Aerospace is one of many industries grappling with the challenges and possibilities of “digitalization,” using rich data to improve production or develop new services.

Armed with growing databanks, planemakers Airbus and Boeing are gradually following the lead of engine makers, who make much of their money from maintenance.

But consolidation in the sector has given their airline customers more bargaining power.

In 2011, Air France-KLM ordered 25 Airbus A350s but it took two years to finalize the deal due to a tussle with Rolls-Royce over maintenance contracts for the high-tech jets.

Meanwhile, independent competition in the jet maintenance industry is growing.

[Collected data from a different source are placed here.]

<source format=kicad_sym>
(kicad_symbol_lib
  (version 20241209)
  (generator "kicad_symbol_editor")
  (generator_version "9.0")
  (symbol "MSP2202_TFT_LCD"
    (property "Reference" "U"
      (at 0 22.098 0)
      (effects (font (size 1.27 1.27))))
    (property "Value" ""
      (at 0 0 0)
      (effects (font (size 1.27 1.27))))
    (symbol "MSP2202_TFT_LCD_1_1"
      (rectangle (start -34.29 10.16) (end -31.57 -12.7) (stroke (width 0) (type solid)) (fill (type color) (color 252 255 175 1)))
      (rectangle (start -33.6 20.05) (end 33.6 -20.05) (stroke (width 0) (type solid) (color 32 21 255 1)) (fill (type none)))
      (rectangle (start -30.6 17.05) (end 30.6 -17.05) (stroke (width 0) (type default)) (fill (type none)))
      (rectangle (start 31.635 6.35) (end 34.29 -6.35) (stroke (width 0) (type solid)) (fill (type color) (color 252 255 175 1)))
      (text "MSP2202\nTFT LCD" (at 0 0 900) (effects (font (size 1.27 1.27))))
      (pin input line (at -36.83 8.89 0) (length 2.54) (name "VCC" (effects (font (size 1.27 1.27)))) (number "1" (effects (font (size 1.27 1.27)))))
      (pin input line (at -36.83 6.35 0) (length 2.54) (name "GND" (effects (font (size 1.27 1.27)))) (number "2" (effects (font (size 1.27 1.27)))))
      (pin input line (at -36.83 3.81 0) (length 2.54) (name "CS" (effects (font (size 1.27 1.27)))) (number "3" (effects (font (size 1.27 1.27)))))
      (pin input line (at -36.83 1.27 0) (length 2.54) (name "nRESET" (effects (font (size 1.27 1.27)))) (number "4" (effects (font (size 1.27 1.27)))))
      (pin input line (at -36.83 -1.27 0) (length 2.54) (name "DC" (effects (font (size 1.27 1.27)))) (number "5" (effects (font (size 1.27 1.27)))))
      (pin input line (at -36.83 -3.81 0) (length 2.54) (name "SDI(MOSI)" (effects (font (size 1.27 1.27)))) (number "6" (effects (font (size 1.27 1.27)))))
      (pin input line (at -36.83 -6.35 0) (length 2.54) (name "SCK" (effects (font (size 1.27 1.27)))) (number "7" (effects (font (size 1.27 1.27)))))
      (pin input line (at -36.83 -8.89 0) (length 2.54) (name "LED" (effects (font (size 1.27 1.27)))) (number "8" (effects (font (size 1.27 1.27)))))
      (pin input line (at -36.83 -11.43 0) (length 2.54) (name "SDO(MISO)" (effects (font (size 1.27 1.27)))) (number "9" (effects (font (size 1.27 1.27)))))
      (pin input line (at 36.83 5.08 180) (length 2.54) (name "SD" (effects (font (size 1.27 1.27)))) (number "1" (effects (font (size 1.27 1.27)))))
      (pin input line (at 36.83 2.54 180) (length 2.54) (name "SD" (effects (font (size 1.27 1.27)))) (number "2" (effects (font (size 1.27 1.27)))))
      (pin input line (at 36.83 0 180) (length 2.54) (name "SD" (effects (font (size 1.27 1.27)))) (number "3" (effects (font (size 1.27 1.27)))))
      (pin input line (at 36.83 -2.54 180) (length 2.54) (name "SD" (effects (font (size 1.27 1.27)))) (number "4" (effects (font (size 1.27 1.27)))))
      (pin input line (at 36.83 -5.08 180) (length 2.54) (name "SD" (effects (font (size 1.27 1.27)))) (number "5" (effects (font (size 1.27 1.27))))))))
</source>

“There is very intense and harsh competition,” Terner said. “The emerging competition is very aggressive, sometimes by buying market share. All this combined puts pressure on the price.”

CRUNCHING DATA

Air France-KLM’s maintenance division, second in the market behind Lufthansa , accounts for only 15 percent of group sales but 26 percent of its operating profit. However, the profit margin was flat at 5.2 percent last year.

Air France-KLM has invested 400 million euros ($452 million) over the last decade to modernize its maintenance services and aims to outpace predicted industry growth of 4-5 percent.

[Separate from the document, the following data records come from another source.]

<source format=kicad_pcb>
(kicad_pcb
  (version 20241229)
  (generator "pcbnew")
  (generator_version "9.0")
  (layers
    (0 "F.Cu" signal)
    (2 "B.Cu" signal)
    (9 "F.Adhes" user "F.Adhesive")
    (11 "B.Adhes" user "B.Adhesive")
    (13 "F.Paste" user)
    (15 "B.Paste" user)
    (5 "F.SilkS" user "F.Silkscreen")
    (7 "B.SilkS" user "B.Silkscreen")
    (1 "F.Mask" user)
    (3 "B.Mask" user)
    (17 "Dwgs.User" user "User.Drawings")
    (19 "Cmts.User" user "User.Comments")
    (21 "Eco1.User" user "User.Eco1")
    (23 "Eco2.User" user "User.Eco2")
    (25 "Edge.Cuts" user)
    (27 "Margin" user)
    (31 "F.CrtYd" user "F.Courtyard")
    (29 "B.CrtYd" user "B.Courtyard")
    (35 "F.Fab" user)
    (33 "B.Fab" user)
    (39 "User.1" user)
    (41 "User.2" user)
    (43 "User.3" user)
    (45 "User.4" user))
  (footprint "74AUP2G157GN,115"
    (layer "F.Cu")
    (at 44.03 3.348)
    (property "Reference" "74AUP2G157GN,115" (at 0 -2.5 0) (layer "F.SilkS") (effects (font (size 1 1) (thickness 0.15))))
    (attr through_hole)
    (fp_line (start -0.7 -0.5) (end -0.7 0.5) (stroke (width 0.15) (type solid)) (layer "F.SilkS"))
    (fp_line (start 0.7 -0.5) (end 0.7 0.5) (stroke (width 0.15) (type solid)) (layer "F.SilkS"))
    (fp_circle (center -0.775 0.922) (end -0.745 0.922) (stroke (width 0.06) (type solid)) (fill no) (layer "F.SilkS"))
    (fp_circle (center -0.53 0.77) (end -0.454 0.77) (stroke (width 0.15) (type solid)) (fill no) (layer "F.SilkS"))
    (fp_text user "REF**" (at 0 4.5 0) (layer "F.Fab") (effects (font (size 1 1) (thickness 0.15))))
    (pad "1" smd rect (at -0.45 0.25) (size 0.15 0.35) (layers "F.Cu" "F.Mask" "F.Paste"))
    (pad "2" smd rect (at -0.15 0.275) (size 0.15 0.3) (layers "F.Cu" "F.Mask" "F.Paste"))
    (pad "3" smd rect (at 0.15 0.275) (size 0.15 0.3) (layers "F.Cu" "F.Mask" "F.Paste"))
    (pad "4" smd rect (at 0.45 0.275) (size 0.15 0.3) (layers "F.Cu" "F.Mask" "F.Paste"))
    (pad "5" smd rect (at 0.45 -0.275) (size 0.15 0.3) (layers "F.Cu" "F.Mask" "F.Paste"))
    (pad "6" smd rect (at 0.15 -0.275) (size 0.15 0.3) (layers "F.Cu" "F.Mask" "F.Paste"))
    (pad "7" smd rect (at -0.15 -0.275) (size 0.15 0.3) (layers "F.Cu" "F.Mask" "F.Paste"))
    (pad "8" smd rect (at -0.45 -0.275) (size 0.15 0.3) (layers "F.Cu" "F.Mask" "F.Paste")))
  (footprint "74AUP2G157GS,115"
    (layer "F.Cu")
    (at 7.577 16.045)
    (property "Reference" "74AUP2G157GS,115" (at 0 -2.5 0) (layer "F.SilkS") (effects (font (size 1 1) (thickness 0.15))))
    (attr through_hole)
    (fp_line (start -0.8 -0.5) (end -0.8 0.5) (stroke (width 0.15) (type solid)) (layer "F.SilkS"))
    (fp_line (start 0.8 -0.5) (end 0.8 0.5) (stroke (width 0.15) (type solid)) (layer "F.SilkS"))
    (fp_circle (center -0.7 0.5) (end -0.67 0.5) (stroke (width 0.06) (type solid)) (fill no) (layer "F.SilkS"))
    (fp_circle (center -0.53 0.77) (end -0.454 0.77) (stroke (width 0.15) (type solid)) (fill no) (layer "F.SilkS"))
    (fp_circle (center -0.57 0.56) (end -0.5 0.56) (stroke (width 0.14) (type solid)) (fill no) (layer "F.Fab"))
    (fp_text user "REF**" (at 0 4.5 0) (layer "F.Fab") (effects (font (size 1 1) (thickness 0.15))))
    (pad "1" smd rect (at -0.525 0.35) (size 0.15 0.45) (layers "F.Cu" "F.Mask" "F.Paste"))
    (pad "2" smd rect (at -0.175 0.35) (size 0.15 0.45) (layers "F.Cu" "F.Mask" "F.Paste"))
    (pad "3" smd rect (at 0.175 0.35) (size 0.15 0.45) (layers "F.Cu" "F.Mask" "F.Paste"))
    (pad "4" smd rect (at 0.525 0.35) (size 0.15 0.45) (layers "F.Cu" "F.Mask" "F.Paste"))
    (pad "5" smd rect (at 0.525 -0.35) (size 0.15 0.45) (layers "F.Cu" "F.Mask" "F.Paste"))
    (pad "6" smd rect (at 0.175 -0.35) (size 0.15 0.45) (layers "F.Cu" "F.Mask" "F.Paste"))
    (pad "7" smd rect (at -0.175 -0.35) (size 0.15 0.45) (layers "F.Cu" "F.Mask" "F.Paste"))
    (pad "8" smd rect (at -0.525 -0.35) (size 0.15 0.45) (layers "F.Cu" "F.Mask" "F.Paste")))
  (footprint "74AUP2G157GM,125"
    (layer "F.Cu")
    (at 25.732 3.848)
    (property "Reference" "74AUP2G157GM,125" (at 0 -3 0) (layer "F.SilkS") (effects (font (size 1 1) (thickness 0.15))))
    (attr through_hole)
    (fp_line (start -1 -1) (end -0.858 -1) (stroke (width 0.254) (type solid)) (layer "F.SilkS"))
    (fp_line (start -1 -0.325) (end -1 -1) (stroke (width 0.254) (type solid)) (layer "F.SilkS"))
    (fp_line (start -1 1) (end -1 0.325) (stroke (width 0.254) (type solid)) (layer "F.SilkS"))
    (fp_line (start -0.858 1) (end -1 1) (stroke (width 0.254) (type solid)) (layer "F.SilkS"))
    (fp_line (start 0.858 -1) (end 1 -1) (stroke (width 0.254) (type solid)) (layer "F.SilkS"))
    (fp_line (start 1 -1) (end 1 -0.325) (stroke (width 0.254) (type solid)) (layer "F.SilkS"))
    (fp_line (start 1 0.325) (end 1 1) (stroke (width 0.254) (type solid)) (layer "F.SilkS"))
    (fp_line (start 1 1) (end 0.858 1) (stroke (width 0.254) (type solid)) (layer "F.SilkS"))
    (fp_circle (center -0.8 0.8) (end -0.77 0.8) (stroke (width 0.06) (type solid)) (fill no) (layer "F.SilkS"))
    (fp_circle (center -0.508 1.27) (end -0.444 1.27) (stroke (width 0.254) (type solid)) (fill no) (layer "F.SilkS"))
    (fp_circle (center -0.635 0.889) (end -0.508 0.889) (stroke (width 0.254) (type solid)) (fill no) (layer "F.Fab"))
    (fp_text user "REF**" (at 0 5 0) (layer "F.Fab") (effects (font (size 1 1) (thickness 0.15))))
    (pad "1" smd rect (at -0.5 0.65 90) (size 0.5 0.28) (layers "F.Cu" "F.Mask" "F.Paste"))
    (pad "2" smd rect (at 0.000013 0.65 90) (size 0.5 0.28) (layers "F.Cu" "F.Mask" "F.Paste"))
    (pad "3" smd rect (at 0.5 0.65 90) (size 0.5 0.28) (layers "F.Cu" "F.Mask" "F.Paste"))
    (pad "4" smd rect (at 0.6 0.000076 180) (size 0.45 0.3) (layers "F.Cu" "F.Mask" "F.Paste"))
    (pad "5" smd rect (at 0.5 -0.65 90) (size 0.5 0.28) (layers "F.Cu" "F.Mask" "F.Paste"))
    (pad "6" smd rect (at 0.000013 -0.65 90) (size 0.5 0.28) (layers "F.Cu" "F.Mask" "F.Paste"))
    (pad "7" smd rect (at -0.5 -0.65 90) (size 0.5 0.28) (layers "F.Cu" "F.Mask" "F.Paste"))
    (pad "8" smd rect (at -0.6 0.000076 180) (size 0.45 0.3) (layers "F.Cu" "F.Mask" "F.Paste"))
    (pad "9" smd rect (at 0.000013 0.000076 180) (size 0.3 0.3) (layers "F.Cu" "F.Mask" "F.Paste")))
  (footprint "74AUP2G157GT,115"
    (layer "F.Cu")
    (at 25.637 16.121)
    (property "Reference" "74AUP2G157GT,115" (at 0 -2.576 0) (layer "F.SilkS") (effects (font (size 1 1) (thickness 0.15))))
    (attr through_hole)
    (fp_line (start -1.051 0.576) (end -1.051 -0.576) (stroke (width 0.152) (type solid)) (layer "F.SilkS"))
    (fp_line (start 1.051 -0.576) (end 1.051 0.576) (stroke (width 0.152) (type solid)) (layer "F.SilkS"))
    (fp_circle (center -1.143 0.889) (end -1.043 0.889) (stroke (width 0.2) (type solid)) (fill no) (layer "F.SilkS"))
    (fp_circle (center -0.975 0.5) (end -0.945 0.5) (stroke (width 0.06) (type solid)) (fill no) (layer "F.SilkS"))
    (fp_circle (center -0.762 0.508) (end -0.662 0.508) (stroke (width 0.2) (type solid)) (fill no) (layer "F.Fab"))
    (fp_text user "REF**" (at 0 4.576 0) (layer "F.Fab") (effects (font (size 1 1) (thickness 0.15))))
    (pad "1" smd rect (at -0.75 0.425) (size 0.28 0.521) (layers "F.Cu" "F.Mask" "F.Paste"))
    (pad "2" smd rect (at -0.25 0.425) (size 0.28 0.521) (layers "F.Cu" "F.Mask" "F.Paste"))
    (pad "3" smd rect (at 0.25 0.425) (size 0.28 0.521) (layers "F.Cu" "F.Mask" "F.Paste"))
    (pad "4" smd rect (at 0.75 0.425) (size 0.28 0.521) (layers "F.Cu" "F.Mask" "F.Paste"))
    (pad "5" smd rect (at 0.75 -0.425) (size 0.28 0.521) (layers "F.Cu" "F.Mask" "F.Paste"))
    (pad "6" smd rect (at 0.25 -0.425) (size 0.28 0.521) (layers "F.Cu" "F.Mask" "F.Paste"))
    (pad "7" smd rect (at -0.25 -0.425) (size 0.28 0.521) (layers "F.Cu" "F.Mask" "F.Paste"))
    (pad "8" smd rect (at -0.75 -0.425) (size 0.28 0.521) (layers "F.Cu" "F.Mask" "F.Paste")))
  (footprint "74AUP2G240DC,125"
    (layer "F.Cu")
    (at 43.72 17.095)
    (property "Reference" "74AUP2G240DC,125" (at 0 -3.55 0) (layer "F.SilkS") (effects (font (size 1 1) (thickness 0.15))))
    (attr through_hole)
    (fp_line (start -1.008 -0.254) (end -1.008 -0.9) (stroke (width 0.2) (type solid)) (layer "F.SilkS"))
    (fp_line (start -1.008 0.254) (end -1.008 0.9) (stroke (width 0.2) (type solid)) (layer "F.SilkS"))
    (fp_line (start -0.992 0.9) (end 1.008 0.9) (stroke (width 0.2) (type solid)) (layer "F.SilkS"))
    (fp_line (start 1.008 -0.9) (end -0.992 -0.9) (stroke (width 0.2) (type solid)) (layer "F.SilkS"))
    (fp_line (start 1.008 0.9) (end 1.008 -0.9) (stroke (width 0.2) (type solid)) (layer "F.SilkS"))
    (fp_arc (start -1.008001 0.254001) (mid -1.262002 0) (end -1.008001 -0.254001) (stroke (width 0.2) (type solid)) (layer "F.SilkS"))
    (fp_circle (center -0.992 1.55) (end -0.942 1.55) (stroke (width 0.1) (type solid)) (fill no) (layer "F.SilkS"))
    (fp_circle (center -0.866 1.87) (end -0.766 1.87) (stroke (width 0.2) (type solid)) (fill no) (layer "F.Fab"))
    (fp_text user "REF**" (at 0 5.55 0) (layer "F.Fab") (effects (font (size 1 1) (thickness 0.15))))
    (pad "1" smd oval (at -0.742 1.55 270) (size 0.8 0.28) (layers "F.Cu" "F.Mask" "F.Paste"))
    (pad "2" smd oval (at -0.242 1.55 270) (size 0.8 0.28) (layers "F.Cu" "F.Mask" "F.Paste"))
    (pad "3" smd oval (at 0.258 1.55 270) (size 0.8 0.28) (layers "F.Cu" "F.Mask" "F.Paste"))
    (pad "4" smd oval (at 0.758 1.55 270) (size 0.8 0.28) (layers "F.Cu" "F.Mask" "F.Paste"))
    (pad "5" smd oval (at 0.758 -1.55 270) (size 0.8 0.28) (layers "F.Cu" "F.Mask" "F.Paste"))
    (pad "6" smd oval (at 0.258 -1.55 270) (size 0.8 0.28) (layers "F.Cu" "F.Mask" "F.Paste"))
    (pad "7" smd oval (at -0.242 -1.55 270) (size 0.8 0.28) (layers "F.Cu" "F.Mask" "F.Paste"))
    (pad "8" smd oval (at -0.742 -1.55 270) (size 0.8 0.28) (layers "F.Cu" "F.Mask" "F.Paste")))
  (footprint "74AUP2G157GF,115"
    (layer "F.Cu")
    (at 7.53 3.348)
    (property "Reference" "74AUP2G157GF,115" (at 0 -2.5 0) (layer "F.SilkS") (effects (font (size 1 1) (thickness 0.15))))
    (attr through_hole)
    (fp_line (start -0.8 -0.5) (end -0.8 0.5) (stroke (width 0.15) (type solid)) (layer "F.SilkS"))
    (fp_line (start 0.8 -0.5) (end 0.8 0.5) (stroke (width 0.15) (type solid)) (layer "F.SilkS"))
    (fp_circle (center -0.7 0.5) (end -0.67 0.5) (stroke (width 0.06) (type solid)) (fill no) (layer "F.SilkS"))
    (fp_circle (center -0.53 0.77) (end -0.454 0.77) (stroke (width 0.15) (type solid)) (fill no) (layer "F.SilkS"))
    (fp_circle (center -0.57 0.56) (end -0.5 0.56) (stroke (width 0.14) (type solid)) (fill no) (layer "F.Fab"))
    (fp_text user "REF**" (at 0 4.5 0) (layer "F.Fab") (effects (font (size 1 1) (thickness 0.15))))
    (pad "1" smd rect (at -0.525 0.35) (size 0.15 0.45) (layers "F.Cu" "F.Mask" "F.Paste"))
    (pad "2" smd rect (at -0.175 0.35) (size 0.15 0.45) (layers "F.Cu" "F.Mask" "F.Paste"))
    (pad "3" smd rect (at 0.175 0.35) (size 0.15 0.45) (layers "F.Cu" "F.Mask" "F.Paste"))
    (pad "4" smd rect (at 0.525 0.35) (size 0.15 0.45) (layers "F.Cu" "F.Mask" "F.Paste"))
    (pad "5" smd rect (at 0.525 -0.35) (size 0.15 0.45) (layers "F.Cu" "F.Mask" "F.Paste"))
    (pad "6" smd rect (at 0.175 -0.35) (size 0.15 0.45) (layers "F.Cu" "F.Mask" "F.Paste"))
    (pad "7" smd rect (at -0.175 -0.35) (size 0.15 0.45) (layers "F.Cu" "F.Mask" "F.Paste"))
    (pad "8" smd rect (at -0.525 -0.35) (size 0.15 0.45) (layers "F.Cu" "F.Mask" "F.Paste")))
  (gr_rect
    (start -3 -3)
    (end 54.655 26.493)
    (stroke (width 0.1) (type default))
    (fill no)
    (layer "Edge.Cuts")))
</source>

At the same time, the aircraft maintenance industry is adjusting to a shift in contracts to more frequent, shorter services to continuously monitor the condition of jets and minimize the time spent on the ground for lengthy overhauls.

Terner, who ran Concorde maintenance for three years in the 1990s, said Air France-KLM could provide customers with the right data sets to help them improve reliability.

It is also working on ways to help customers manage the availability of fleets, such as designing predictive fuel-system maintenance for the A380, the world’s largest jetliner, which sends alerts when parts are running at lower performance so they can be changed before they fail entirely.

But Airbus says it too is working on predictive maintenance by crunching data from its jets to anticipate failures.

Customer services head Didier Lux said last week that by using data collected during flights, a computer could generate an alert to prompt engineers to carry out a preventive fix and avoid the cost of an unscheduled maintenance visit.

Pascal Pincemin, aerospace and defense partner at Deloitte, said airlines with maintenance units such as Air France-KLM and Lufthansa face tough competition from rivals ready to invest to increase market share, but the fact they operate fleets gives them credibility when it comes to selling maintenance services.

“The advantage for an airline over a specialist like Airbus is that the airline has experience of planes made by both Boeing and Airbus,” he said.